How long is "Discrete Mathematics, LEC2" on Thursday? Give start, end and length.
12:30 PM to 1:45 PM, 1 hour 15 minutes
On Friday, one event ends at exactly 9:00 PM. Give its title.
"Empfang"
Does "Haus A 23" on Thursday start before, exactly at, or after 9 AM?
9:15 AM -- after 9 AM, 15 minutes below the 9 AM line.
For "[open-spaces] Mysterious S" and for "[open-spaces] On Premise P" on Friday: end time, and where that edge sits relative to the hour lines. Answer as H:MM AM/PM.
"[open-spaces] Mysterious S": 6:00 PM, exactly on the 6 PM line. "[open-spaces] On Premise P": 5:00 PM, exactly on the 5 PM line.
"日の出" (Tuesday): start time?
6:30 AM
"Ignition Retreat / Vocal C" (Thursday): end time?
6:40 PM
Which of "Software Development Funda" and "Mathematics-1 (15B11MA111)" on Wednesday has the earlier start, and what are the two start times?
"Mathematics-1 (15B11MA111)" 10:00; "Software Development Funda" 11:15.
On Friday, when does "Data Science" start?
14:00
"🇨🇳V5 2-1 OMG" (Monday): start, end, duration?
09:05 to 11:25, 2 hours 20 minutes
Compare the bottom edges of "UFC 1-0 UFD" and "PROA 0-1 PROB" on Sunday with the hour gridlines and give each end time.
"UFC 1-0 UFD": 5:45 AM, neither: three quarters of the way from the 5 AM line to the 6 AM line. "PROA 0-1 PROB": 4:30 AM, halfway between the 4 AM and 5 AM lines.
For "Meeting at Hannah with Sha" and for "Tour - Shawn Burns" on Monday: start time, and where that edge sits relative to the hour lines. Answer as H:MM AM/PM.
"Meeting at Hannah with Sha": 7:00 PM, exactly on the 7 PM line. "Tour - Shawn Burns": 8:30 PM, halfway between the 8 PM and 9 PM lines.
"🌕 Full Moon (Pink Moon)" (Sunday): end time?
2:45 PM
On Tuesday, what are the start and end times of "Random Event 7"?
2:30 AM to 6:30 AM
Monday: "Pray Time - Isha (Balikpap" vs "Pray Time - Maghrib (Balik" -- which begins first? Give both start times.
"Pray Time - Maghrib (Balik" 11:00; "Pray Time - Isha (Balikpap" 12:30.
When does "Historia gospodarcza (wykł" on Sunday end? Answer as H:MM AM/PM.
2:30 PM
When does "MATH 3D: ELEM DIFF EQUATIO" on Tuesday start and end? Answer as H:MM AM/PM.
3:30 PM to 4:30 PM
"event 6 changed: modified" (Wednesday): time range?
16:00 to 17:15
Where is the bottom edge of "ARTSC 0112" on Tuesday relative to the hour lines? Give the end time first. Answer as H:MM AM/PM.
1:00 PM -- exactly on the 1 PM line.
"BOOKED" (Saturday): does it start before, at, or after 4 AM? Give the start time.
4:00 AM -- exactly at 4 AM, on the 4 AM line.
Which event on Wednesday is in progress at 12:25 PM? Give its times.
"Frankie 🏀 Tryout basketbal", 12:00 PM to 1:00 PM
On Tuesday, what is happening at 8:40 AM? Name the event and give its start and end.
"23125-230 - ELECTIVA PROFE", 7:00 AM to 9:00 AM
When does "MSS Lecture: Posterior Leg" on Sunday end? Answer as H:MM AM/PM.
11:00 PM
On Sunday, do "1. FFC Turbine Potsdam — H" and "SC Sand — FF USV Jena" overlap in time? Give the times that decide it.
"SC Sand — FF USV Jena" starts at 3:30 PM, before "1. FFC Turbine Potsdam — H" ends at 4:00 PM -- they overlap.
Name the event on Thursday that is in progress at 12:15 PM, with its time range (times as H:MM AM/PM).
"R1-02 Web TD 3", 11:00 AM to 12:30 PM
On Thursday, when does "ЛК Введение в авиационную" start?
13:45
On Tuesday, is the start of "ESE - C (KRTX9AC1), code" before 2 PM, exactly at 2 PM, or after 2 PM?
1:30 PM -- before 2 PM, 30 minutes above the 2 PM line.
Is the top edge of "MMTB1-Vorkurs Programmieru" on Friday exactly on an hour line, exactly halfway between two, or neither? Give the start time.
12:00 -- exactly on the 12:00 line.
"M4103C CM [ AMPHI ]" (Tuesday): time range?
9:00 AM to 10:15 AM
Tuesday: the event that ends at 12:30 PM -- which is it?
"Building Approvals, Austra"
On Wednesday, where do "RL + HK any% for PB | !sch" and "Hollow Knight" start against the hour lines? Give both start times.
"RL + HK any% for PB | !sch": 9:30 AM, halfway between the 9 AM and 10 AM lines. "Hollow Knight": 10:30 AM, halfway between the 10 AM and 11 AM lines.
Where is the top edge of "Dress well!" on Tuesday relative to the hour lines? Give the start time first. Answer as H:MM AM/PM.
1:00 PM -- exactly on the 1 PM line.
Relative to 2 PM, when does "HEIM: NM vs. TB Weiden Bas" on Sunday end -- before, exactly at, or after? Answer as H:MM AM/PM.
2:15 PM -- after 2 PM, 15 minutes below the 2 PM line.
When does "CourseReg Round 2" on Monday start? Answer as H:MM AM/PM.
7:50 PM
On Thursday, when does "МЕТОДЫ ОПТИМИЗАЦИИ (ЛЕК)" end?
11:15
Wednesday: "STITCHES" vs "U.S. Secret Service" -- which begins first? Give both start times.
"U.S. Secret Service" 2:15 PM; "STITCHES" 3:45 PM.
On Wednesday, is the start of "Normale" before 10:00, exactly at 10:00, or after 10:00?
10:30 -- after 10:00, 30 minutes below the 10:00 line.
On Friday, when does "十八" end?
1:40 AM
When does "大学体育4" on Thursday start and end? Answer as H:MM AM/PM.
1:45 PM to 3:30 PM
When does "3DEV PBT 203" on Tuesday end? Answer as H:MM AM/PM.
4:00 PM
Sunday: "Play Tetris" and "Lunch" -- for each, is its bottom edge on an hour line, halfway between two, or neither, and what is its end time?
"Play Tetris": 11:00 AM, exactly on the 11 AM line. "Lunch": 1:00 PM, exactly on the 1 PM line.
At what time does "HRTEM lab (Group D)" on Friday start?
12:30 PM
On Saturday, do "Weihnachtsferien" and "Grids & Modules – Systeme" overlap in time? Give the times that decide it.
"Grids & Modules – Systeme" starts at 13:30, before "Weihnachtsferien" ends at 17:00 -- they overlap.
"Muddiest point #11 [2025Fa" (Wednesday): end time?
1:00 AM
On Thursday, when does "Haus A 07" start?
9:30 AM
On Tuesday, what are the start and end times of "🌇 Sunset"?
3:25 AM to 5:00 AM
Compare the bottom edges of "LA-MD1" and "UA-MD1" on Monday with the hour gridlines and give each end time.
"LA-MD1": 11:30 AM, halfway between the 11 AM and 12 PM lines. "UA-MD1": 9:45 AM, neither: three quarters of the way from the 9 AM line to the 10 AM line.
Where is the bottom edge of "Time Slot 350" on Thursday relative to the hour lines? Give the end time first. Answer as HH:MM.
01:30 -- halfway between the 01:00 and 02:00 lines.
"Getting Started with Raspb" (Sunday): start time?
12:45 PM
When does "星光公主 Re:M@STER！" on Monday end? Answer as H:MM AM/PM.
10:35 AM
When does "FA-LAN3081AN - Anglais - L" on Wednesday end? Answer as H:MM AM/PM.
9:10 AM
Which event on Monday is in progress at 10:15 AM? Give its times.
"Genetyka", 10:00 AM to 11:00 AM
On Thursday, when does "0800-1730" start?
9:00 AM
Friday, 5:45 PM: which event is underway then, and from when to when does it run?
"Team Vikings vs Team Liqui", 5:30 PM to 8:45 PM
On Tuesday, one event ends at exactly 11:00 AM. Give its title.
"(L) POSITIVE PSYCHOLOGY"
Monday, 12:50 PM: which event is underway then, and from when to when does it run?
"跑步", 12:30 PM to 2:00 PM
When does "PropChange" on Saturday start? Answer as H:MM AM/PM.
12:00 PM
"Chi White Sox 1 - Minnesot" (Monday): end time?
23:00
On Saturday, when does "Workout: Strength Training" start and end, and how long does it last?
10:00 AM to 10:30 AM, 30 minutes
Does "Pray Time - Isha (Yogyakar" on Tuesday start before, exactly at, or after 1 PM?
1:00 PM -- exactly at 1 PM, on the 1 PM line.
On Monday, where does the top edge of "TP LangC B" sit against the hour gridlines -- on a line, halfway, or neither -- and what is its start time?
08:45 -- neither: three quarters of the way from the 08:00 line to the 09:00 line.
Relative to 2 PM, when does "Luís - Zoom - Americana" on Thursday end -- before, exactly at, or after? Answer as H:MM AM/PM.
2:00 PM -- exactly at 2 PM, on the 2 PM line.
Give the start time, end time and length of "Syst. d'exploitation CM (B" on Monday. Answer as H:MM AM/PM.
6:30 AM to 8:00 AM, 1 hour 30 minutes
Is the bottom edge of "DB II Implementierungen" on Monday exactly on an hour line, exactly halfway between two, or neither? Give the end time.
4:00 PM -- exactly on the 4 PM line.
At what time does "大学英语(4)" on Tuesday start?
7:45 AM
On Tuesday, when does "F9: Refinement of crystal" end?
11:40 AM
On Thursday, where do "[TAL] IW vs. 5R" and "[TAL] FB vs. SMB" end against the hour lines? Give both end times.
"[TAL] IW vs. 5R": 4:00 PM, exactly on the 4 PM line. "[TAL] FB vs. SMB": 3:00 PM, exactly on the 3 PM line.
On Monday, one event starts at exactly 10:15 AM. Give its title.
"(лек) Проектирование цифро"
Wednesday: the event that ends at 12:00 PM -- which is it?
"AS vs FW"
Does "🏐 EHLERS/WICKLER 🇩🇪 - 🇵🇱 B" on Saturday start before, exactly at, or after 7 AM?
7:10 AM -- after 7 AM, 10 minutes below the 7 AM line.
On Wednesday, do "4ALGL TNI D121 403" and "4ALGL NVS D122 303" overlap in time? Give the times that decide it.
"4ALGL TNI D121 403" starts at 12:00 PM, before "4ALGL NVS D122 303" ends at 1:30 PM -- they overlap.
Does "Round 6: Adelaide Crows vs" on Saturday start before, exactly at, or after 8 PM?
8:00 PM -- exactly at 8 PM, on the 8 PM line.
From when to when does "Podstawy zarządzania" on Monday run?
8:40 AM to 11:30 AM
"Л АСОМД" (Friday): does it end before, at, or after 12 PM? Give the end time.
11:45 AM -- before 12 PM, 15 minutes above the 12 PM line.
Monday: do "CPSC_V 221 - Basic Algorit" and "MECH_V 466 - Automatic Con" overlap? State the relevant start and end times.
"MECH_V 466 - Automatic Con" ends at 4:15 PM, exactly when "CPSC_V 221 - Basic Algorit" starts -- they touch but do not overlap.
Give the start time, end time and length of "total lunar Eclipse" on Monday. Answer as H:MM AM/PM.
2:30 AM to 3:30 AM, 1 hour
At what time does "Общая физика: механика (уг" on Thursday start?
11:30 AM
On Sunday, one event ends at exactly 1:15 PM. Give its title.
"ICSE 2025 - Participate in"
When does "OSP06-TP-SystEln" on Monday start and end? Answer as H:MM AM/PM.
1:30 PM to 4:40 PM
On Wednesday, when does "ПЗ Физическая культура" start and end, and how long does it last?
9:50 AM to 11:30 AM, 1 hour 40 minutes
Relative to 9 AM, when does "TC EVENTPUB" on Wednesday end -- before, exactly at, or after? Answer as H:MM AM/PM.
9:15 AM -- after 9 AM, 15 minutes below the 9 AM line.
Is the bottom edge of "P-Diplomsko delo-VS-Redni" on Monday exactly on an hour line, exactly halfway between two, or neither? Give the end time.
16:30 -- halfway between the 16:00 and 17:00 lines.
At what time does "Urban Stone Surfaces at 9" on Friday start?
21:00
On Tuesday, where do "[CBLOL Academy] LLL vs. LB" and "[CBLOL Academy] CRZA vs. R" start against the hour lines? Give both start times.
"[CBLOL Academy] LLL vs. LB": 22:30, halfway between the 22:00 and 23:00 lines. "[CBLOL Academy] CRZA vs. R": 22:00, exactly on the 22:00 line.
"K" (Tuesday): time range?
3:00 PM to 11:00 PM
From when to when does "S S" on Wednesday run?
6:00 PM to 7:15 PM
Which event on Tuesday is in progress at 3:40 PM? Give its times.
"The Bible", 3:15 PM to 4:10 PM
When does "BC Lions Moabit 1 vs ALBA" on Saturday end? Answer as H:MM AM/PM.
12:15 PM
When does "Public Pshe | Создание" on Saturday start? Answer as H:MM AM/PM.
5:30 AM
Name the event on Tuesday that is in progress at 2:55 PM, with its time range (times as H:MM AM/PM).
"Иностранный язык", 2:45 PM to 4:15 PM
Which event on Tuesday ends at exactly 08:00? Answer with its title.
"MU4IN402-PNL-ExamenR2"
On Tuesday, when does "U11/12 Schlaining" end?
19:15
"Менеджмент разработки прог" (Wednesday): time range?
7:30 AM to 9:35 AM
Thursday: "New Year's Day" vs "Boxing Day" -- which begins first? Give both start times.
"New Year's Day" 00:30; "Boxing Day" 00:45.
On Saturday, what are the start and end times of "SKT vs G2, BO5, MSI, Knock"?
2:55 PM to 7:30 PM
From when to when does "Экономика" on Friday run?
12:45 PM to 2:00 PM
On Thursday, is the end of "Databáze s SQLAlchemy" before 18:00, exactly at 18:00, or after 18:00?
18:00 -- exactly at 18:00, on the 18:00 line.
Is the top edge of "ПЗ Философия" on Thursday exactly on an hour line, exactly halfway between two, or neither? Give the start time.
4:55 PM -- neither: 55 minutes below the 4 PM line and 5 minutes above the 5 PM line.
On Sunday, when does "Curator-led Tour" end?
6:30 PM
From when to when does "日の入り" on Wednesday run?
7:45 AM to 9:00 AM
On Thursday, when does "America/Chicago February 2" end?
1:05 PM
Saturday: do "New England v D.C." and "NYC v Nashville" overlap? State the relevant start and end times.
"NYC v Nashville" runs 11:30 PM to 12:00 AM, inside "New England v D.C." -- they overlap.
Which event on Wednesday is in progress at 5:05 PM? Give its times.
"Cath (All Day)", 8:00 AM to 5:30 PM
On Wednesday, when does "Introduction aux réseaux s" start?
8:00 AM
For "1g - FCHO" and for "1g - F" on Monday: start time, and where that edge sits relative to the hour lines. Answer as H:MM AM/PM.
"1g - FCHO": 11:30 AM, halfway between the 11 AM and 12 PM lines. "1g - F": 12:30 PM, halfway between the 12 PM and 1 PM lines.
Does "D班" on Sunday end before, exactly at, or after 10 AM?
□ □ □ □ □ □ □
*What to do*.
Rewrite the part that opens with the line containing "On Tuesday, where" and closes with the line containing "2:55 PM to 7:30 PM", renaming "Tuesday" to "Thursday" and keeping everything else in those entries the same.

*Answer to the task*.
On Thursday, where do "[CBLOL Academy] LLL vs. LB" and "[CBLOL Academy] CRZA vs. R" start against the hour lines? Give both start times.
"[CBLOL Academy] LLL vs. LB": 22:30, halfway between the 22:00 and 23:00 lines. "[CBLOL Academy] CRZA vs. R": 22:00, exactly on the 22:00 line.
"K" (Thursday): time range?
3:00 PM to 11:00 PM
From when to when does "S S" on Wednesday run?
6:00 PM to 7:15 PM
Which event on Thursday is in progress at 3:40 PM? Give its times.
"The Bible", 3:15 PM to 4:10 PM
When does "BC Lions Moabit 1 vs ALBA" on Saturday end? Answer as H:MM AM/PM.
12:15 PM
When does "Public Pshe | Создание" on Saturday start? Answer as H:MM AM/PM.
5:30 AM
Name the event on Thursday that is in progress at 2:55 PM, with its time range (times as H:MM AM/PM).
"Иностранный язык", 2:45 PM to 4:15 PM
Which event on Thursday ends at exactly 08:00? Answer with its title.
"MU4IN402-PNL-ExamenR2"
On Thursday, when does "U11/12 Schlaining" end?
19:15
"Менеджмент разработки прог" (Wednesday): time range?
7:30 AM to 9:35 AM
Thursday: "New Year's Day" vs "Boxing Day" -- which begins first? Give both start times.
"New Year's Day" 00:30; "Boxing Day" 00:45.
On Saturday, what are the start and end times of "SKT vs G2, BO5, MSI, Knock"?
2:55 PM to 7:30 PM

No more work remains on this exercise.